◆ ACTION ITEM A: Retype the rows exactly, starting at the first row and ending at the row that contains "実現しました。風景をワイドに撮ったり、遠くの被写体", with both of those rows included.

◆ EXTRACTED TEXT:

+ + + + +

What is Content Security Policy (CSP) and how does it help prevent XSS?

An HTTP header that tells the browser exactly which sources of scripts/styles/images are allowed — so even if an attacker injects a <script>, the browser refuses to run it.

Content Security Policy (CSP) is a browser security mechanism and a defense-in-depth backstop for XSS (it limits damage even when encoding fails).

How it works:

  • Server sends Content-Security-Policy HTTP header
  • Header specifies which content sources are allowed
  • Browser blocks anything not in the whitelist

What CSP controls:

  • Which content types are allowed (scripts, images, styles, etc.)
  • Which domains can serve content (domain whitelist)
  • Violation reporting to a specified endpoint

XSS protection:

  • Blocks inline scripts (unless explicitly allowed)

+ + + + +

◆ EXERCISE INPUTS:

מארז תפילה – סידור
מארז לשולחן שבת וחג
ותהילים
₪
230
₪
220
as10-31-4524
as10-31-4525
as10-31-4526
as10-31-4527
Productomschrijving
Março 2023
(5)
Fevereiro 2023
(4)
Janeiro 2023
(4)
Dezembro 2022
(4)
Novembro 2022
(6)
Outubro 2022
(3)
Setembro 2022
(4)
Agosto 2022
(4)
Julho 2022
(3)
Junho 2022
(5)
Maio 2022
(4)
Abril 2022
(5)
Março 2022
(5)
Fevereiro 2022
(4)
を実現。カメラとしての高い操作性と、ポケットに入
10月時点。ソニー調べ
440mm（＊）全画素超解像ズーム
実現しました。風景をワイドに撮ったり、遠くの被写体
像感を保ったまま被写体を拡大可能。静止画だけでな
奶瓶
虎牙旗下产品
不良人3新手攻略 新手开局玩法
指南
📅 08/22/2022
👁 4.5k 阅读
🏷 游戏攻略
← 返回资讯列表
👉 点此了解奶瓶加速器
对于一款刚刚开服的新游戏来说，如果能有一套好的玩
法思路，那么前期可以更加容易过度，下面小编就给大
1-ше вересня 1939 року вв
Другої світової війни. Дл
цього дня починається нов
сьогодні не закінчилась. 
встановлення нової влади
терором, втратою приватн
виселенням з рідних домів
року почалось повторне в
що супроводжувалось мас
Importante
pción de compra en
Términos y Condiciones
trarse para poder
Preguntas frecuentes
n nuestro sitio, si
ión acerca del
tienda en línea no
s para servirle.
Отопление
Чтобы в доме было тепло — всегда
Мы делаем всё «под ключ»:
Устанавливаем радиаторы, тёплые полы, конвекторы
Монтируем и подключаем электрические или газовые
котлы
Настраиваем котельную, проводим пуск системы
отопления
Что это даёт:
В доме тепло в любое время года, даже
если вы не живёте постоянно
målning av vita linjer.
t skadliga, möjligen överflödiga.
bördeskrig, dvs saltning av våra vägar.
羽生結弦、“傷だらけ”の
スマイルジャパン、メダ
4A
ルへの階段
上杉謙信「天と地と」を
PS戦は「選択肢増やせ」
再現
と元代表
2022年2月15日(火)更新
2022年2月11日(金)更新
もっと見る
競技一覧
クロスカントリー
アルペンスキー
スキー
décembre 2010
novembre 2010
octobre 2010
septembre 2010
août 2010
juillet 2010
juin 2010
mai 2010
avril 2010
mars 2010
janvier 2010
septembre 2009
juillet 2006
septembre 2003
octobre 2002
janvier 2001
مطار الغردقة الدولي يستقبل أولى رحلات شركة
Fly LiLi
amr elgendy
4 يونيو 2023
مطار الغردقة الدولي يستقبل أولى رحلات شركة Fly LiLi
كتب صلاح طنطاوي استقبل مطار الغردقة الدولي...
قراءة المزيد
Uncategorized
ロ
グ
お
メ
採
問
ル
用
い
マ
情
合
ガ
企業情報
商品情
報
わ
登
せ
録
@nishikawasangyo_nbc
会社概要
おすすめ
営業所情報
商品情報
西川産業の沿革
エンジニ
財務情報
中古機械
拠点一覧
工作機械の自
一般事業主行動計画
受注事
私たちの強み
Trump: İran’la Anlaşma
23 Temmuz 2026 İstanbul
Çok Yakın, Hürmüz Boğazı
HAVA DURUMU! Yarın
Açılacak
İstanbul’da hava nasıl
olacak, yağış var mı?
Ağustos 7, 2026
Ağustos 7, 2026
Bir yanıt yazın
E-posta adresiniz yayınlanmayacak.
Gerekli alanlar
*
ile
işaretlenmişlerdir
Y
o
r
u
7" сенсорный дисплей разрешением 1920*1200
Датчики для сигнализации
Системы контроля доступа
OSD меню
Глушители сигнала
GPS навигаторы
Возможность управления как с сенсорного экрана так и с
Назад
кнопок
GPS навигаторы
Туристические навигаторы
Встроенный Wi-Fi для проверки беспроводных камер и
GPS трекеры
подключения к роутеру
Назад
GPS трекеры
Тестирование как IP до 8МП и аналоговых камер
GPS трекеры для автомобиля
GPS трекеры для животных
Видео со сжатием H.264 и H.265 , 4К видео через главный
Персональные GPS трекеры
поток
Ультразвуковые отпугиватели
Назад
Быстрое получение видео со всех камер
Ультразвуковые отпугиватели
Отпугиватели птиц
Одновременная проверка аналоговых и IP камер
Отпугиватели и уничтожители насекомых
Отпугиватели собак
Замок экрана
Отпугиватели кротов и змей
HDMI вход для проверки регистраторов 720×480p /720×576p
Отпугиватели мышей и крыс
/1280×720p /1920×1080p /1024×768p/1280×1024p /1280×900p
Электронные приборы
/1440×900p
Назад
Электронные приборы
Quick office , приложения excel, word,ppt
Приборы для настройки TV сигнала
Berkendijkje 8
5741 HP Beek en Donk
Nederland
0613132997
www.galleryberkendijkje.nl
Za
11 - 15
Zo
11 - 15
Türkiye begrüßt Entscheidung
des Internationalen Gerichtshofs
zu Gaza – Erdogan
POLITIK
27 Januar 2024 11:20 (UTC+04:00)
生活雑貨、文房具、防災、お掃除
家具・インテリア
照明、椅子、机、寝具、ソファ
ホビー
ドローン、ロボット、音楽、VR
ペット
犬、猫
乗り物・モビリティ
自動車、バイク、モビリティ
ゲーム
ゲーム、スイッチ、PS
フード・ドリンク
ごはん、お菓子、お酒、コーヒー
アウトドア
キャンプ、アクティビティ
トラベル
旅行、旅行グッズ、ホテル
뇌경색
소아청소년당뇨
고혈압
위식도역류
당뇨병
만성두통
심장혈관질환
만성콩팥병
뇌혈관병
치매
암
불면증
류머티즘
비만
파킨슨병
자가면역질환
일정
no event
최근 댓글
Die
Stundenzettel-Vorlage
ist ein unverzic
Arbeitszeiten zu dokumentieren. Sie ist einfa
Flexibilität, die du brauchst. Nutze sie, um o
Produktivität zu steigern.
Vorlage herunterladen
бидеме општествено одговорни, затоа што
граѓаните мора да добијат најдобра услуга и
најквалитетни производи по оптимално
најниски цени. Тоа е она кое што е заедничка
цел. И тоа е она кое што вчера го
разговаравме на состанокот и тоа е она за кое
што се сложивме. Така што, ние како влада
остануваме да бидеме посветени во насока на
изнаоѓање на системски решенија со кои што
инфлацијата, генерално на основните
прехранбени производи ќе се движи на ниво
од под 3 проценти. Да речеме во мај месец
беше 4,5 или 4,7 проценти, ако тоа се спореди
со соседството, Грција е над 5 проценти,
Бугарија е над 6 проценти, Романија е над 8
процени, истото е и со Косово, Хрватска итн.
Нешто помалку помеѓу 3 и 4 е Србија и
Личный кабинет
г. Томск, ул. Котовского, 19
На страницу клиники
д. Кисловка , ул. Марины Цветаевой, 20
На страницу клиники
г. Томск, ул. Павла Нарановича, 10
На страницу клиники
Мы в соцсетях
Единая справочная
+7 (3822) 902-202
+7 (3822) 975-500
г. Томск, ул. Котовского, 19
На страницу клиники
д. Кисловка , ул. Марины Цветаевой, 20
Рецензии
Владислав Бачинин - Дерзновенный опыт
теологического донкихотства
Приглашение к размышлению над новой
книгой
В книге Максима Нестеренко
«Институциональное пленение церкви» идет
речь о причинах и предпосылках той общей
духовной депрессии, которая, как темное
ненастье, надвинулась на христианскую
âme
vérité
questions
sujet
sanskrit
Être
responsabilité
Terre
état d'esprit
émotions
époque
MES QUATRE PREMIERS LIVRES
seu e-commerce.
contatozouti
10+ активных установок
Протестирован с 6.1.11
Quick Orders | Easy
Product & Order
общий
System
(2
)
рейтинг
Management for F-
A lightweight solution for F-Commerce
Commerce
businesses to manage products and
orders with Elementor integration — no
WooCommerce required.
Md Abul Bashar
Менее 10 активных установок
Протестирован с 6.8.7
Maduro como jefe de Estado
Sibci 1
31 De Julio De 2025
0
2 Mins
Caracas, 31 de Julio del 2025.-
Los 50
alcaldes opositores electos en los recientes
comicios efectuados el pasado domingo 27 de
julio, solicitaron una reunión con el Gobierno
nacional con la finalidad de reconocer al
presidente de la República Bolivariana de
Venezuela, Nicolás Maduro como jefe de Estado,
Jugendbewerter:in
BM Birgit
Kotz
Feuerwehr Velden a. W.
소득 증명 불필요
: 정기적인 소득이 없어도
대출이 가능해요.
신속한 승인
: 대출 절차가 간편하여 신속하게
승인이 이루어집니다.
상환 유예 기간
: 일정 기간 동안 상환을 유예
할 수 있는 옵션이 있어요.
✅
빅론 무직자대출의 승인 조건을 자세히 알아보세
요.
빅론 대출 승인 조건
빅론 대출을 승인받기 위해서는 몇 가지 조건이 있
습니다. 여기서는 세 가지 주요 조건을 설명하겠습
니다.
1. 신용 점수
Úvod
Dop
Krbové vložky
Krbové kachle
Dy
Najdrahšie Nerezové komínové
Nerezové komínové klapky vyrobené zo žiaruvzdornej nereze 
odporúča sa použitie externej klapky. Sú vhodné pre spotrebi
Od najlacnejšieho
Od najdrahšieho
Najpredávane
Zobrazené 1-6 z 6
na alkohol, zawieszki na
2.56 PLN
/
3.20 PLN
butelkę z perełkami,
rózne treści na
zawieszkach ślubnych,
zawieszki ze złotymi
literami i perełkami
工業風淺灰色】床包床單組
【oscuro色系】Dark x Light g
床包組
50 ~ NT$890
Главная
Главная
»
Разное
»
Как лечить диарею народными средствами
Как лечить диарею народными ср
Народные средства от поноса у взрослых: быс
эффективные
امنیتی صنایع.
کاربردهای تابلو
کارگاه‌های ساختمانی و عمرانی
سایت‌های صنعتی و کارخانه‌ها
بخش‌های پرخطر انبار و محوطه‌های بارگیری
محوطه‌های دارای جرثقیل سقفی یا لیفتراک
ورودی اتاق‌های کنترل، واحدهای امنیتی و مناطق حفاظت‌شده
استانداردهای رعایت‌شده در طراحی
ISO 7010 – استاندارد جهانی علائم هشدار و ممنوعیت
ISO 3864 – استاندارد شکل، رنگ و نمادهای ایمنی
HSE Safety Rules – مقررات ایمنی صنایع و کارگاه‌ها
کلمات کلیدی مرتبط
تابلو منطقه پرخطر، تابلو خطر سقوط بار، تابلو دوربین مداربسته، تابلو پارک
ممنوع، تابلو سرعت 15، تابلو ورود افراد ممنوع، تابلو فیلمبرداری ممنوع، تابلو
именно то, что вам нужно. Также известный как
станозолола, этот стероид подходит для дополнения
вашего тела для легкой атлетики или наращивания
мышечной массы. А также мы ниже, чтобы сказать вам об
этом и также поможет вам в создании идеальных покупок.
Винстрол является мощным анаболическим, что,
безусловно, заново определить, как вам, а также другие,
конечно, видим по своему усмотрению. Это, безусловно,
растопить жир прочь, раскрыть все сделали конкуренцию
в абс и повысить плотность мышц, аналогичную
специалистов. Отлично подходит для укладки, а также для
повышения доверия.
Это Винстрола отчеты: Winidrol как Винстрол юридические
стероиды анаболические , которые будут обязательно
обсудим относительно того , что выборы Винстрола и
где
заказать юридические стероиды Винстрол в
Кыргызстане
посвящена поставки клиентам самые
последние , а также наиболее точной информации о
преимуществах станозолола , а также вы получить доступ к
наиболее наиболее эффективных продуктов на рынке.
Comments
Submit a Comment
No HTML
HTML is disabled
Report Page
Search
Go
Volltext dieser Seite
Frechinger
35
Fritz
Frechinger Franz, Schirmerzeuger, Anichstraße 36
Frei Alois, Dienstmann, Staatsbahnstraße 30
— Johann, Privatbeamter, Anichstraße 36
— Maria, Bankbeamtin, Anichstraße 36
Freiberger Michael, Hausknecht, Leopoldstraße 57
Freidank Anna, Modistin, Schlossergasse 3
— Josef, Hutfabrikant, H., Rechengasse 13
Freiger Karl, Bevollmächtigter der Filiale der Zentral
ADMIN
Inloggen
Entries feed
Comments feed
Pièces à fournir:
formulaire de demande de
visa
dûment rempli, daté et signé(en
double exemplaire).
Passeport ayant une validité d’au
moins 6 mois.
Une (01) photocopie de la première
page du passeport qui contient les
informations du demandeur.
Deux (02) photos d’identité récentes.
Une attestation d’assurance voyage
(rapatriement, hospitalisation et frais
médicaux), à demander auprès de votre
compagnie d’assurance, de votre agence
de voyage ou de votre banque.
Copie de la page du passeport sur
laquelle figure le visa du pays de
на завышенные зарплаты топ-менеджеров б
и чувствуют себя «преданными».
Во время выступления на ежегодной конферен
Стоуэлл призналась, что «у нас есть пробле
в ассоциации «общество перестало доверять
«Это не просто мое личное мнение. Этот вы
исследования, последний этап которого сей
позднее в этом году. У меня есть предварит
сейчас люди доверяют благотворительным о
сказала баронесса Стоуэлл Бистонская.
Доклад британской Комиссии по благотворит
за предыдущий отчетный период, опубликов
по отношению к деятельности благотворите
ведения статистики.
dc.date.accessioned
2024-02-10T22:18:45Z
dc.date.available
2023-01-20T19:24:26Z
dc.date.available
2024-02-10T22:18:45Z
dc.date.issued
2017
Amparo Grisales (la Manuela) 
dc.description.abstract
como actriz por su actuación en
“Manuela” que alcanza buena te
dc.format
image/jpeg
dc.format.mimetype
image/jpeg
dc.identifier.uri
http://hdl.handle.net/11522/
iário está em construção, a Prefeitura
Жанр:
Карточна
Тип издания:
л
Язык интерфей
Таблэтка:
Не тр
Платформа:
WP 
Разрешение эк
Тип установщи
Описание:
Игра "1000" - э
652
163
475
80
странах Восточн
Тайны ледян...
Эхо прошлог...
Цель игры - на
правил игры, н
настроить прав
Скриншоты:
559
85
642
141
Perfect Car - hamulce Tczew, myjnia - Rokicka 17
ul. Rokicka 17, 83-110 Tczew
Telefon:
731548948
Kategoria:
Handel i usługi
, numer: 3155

+ + + + +

◆ ACTION ITEM B: Continue the text on Content Security Policy from the point where it stops.

◆ ANSWER BOX A:
מארז תפילה – סידור
מארז לשולחן שבת וחג
ותהילים
₪
230
₪
220
as10-31-4524
as10-31-4525
as10-31-4526
as10-31-4527
Productomschrijving
Março 2023
(5)
Fevereiro 2023
(4)
Janeiro 2023
(4)
Dezembro 2022
(4)
Novembro 2022
(6)
Outubro 2022
(3)
Setembro 2022
(4)
Agosto 2022
(4)
Julho 2022
(3)
Junho 2022
(5)
Maio 2022
(4)
Abril 2022
(5)
Março 2022
(5)
Fevereiro 2022
(4)
を実現。カメラとしての高い操作性と、ポケットに入
10月時点。ソニー調べ
440mm（＊）全画素超解像ズーム
実現しました。風景をワイドに撮ったり、遠くの被写体

◆ ANSWER BOX B:
  • Blocks eval() and similar functions
  • Prevents loading scripts from untrusted domains

Example header:

Content-Security-Policy: default-src 'self'; script-src 'self' cdn.example.com; style-src 'self' 'unsafe-inline'; img-src *

This allows: scripts only from own domain and cdn.example.com, styles from self (including inline), images from anywhere.

Note: Browser must be CSP-compatible to enforce the policy.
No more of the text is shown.